#### [Assignment]
Repeat all the lines below exactly, but omit the pictures.

#### [Given data]
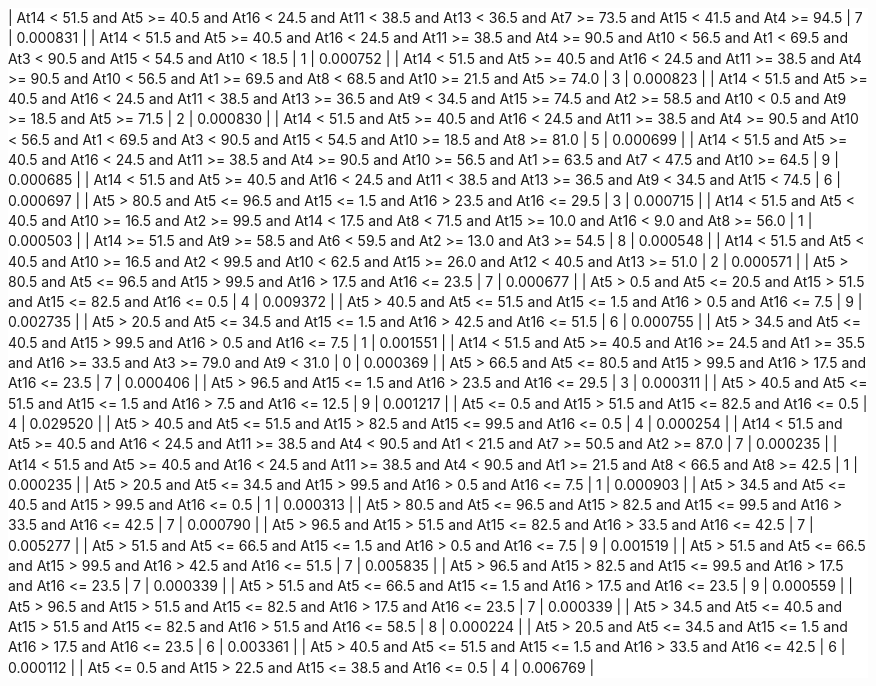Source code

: | At14 < 51.5 and At5 >= 40.5 and At16 < 24.5 and At11 < 38.5 and At13 < 36.5 and At7 >= 73.5 and At15 < 41.5 and At4 >= 94.5 | 7 | 0.000831 |
| At14 < 51.5 and At5 >= 40.5 and At16 < 24.5 and At11 >= 38.5 and At4 >= 90.5 and At10 < 56.5 and At1 < 69.5 and At3 < 90.5 and At15 < 54.5 and At10 < 18.5 | 1 | 0.000752 |
| At14 < 51.5 and At5 >= 40.5 and At16 < 24.5 and At11 >= 38.5 and At4 >= 90.5 and At10 < 56.5 and At1 >= 69.5 and At8 < 68.5 and At10 >= 21.5 and At5 >= 74.0 | 3 | 0.000823 |
| At14 < 51.5 and At5 >= 40.5 and At16 < 24.5 and At11 < 38.5 and At13 >= 36.5 and At9 < 34.5 and At15 >= 74.5 and At2 >= 58.5 and At10 < 0.5 and At9 >= 18.5 and At5 >= 71.5 | 2 | 0.000830 |
| At14 < 51.5 and At5 >= 40.5 and At16 < 24.5 and At11 >= 38.5 and At4 >= 90.5 and At10 < 56.5 and At1 < 69.5 and At3 < 90.5 and At15 < 54.5 and At10 >= 18.5 and At8 >= 81.0 | 5 | 0.000699 |
| At14 < 51.5 and At5 >= 40.5 and At16 < 24.5 and At11 >= 38.5 and At4 >= 90.5 and At10 >= 56.5 and At1 >= 63.5 and At7 < 47.5 and At10 >= 64.5 | 9 | 0.000685 |
| At14 < 51.5 and At5 >= 40.5 and At16 < 24.5 and At11 < 38.5 and At13 >= 36.5 and At9 < 34.5 and At15 < 74.5 | 6 | 0.000697 |
| At5 > 80.5 and At5 <= 96.5 and At15 <= 1.5 and At16 > 23.5 and At16 <= 29.5 | 3 | 0.000715 |
| At14 < 51.5 and At5 < 40.5 and At10 >= 16.5 and At2 >= 99.5 and At14 < 17.5 and At8 < 71.5 and At15 >= 10.0 and At16 < 9.0 and At8 >= 56.0 | 1 | 0.000503 |
| At14 >= 51.5 and At9 >= 58.5 and At6 < 59.5 and At2 >= 13.0 and At3 >= 54.5 | 8 | 0.000548 |
| At14 < 51.5 and At5 < 40.5 and At10 >= 16.5 and At2 < 99.5 and At10 < 62.5 and At15 >= 26.0 and At12 < 40.5 and At13 >= 51.0 | 2 | 0.000571 |
| At5 > 80.5 and At5 <= 96.5 and At15 > 99.5 and At16 > 17.5 and At16 <= 23.5 | 7 | 0.000677 |
| At5 > 0.5 and At5 <= 20.5 and At15 > 51.5 and At15 <= 82.5 and At16 <= 0.5 | 4 | 0.009372 |
| At5 > 40.5 and At5 <= 51.5 and At15 <= 1.5 and At16 > 0.5 and At16 <= 7.5 | 9 | 0.002735 |
| At5 > 20.5 and At5 <= 34.5 and At15 <= 1.5 and At16 > 42.5 and At16 <= 51.5 | 6 | 0.000755 |
| At5 > 34.5 and At5 <= 40.5 and At15 > 99.5 and At16 > 0.5 and At16 <= 7.5 | 1 | 0.001551 |
| At14 < 51.5 and At5 >= 40.5 and At16 >= 24.5 and At1 >= 35.5 and At16 >= 33.5 and At3 >= 79.0 and At9 < 31.0 | 0 | 0.000369 |
| At5 > 66.5 and At5 <= 80.5 and At15 > 99.5 and At16 > 17.5 and At16 <= 23.5 | 7 | 0.000406 |
| At5 > 96.5 and At15 <= 1.5 and At16 > 23.5 and At16 <= 29.5 | 3 | 0.000311 |
| At5 > 40.5 and At5 <= 51.5 and At15 <= 1.5 and At16 > 7.5 and At16 <= 12.5 | 9 | 0.001217 |
| At5 <= 0.5 and At15 > 51.5 and At15 <= 82.5 and At16 <= 0.5 | 4 | 0.029520 |
| At5 > 40.5 and At5 <= 51.5 and At15 > 82.5 and At15 <= 99.5 and At16 <= 0.5 | 4 | 0.000254 |
| At14 < 51.5 and At5 >= 40.5 and At16 < 24.5 and At11 >= 38.5 and At4 < 90.5 and At1 < 21.5 and At7 >= 50.5 and At2 >= 87.0 | 7 | 0.000235 |
| At14 < 51.5 and At5 >= 40.5 and At16 < 24.5 and At11 >= 38.5 and At4 < 90.5 and At1 >= 21.5 and At8 < 66.5 and At8 >= 42.5 | 1 | 0.000235 |
| At5 > 20.5 and At5 <= 34.5 and At15 > 99.5 and At16 > 0.5 and At16 <= 7.5 | 1 | 0.000903 |
| At5 > 34.5 and At5 <= 40.5 and At15 > 99.5 and At16 <= 0.5 | 1 | 0.000313 |
| At5 > 80.5 and At5 <= 96.5 and At15 > 82.5 and At15 <= 99.5 and At16 > 33.5 and At16 <= 42.5 | 7 | 0.000790 |
| At5 > 96.5 and At15 > 51.5 and At15 <= 82.5 and At16 > 33.5 and At16 <= 42.5 | 7 | 0.005277 |
| At5 > 51.5 and At5 <= 66.5 and At15 <= 1.5 and At16 > 0.5 and At16 <= 7.5 | 9 | 0.001519 |
| At5 > 51.5 and At5 <= 66.5 and At15 > 99.5 and At16 > 42.5 and At16 <= 51.5 | 7 | 0.005835 |
| At5 > 96.5 and At15 > 82.5 and At15 <= 99.5 and At16 > 17.5 and At16 <= 23.5 | 7 | 0.000339 |
| At5 > 51.5 and At5 <= 66.5 and At15 <= 1.5 and At16 > 17.5 and At16 <= 23.5 | 9 | 0.000559 |
| At5 > 96.5 and At15 > 51.5 and At15 <= 82.5 and At16 > 17.5 and At16 <= 23.5 | 7 | 0.000339 |
| At5 > 34.5 and At5 <= 40.5 and At15 > 51.5 and At15 <= 82.5 and At16 > 51.5 and At16 <= 58.5 | 8 | 0.000224 |
| At5 > 20.5 and At5 <= 34.5 and At15 <= 1.5 and At16 > 17.5 and At16 <= 23.5 | 6 | 0.003361 |
| At5 > 40.5 and At5 <= 51.5 and At15 <= 1.5 and At16 > 33.5 and At16 <= 42.5 | 6 | 0.000112 |
| At5 <= 0.5 and At15 > 22.5 and At15 <= 38.5 and At16 <= 0.5 | 4 | 0.006769 |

#### [Finished exercise]
Source code

: | At14 < 51.5 and At5 >= 40.5 and At16 < 24.5 and At11 < 38.5 and At13 < 36.5 and At7 >= 73.5 and At15 < 41.5 and At4 >= 94.5 | 7 | 0.000831 |
| At14 < 51.5 and At5 >= 40.5 and At16 < 24.5 and At11 >= 38.5 and At4 >= 90.5 and At10 < 56.5 and At1 < 69.5 and At3 < 90.5 and At15 < 54.5 and At10 < 18.5 | 1 | 0.000752 |
| At14 < 51.5 and At5 >= 40.5 and At16 < 24.5 and At11 >= 38.5 and At4 >= 90.5 and At10 < 56.5 and At1 >= 69.5 and At8 < 68.5 and At10 >= 21.5 and At5 >= 74.0 | 3 | 0.000823 |
| At14 < 51.5 and At5 >= 40.5 and At16 < 24.5 and At11 < 38.5 and At13 >= 36.5 and At9 < 34.5 and At15 >= 74.5 and At2 >= 58.5 and At10 < 0.5 and At9 >= 18.5 and At5 >= 71.5 | 2 | 0.000830 |
| At14 < 51.5 and At5 >= 40.5 and At16 < 24.5 and At11 >= 38.5 and At4 >= 90.5 and At10 < 56.5 and At1 < 69.5 and At3 < 90.5 and At15 < 54.5 and At10 >= 18.5 and At8 >= 81.0 | 5 | 0.000699 |
| At14 < 51.5 and At5 >= 40.5 and At16 < 24.5 and At11 >= 38.5 and At4 >= 90.5 and At10 >= 56.5 and At1 >= 63.5 and At7 < 47.5 and At10 >= 64.5 | 9 | 0.000685 |
| At14 < 51.5 and At5 >= 40.5 and At16 < 24.5 and At11 < 38.5 and At13 >= 36.5 and At9 < 34.5 and At15 < 74.5 | 6 | 0.000697 |
| At5 > 80.5 and At5 <= 96.5 and At15 <= 1.5 and At16 > 23.5 and At16 <= 29.5 | 3 | 0.000715 |
| At14 < 51.5 and At5 < 40.5 and At10 >= 16.5 and At2 >= 99.5 and At14 < 17.5 and At8 < 71.5 and At15 >= 10.0 and At16 < 9.0 and At8 >= 56.0 | 1 | 0.000503 |
| At14 >= 51.5 and At9 >= 58.5 and At6 < 59.5 and At2 >= 13.0 and At3 >= 54.5 | 8 | 0.000548 |
| At14 < 51.5 and At5 < 40.5 and At10 >= 16.5 and At2 < 99.5 and At10 < 62.5 and At15 >= 26.0 and At12 < 40.5 and At13 >= 51.0 | 2 | 0.000571 |
| At5 > 80.5 and At5 <= 96.5 and At15 > 99.5 and At16 > 17.5 and At16 <= 23.5 | 7 | 0.000677 |
| At5 > 0.5 and At5 <= 20.5 and At15 > 51.5 and At15 <= 82.5 and At16 <= 0.5 | 4 | 0.009372 |
| At5 > 40.5 and At5 <= 51.5 and At15 <= 1.5 and At16 > 0.5 and At16 <= 7.5 | 9 | 0.002735 |
| At5 > 20.5 and At5 <= 34.5 and At15 <= 1.5 and At16 > 42.5 and At16 <= 51.5 | 6 | 0.000755 |
| At5 > 34.5 and At5 <= 40.5 and At15 > 99.5 and At16 > 0.5 and At16 <= 7.5 | 1 | 0.001551 |
| At14 < 51.5 and At5 >= 40.5 and At16 >= 24.5 and At1 >= 35.5 and At16 >= 33.5 and At3 >= 79.0 and At9 < 31.0 | 0 | 0.000369 |
| At5 > 66.5 and At5 <= 80.5 and At15 > 99.5 and At16 > 17.5 and At16 <= 23.5 | 7 | 0.000406 |
| At5 > 96.5 and At15 <= 1.5 and At16 > 23.5 and At16 <= 29.5 | 3 | 0.000311 |
| At5 > 40.5 and At5 <= 51.5 and At15 <= 1.5 and At16 > 7.5 and At16 <= 12.5 | 9 | 0.001217 |
| At5 <= 0.5 and At15 > 51.5 and At15 <= 82.5 and At16 <= 0.5 | 4 | 0.029520 |
| At5 > 40.5 and At5 <= 51.5 and At15 > 82.5 and At15 <= 99.5 and At16 <= 0.5 | 4 | 0.000254 |
| At14 < 51.5 and At5 >= 40.5 and At16 < 24.5 and At11 >= 38.5 and At4 < 90.5 and At1 < 21.5 and At7 >= 50.5 and At2 >= 87.0 | 7 | 0.000235 |
| At14 < 51.5 and At5 >= 40.5 and At16 < 24.5 and At11 >= 38.5 and At4 < 90.5 and At1 >= 21.5 and At8 < 66.5 and At8 >= 42.5 | 1 | 0.000235 |
| At5 > 20.5 and At5 <= 34.5 and At15 > 99.5 and At16 > 0.5 and At16 <= 7.5 | 1 | 0.000903 |
| At5 > 34.5 and At5 <= 40.5 and At15 > 99.5 and At16 <= 0.5 | 1 | 0.000313 |
| At5 > 80.5 and At5 <= 96.5 and At15 > 82.5 and At15 <= 99.5 and At16 > 33.5 and At16 <= 42.5 | 7 | 0.000790 |
| At5 > 96.5 and At15 > 51.5 and At15 <= 82.5 and At16 > 33.5 and At16 <= 42.5 | 7 | 0.005277 |
| At5 > 51.5 and At5 <= 66.5 and At15 <= 1.5 and At16 > 0.5 and At16 <= 7.5 | 9 | 0.001519 |
| At5 > 51.5 and At5 <= 66.5 and At15 > 99.5 and At16 > 42.5 and At16 <= 51.5 | 7 | 0.005835 |
| At5 > 96.5 and At15 > 82.5 and At15 <= 99.5 and At16 > 17.5 and At16 <= 23.5 | 7 | 0.000339 |
| At5 > 51.5 and At5 <= 66.5 and At15 <= 1.5 and At16 > 17.5 and At16 <= 23.5 | 9 | 0.000559 |
| At5 > 96.5 and At15 > 51.5 and At15 <= 82.5 and At16 > 17.5 and At16 <= 23.5 | 7 | 0.000339 |
| At5 > 34.5 and At5 <= 40.5 and At15 > 51.5 and At15 <= 82.5 and At16 > 51.5 and At16 <= 58.5 | 8 | 0.000224 |
| At5 > 20.5 and At5 <= 34.5 and At15 <= 1.5 and At16 > 17.5 and At16 <= 23.5 | 6 | 0.003361 |
| At5 > 40.5 and At5 <= 51.5 and At15 <= 1.5 and At16 > 33.5 and At16 <= 42.5 | 6 | 0.000112 |
| At5 <= 0.5 and At15 > 22.5 and At15 <= 38.5 and At16 <= 0.5 | 4 | 0.006769 |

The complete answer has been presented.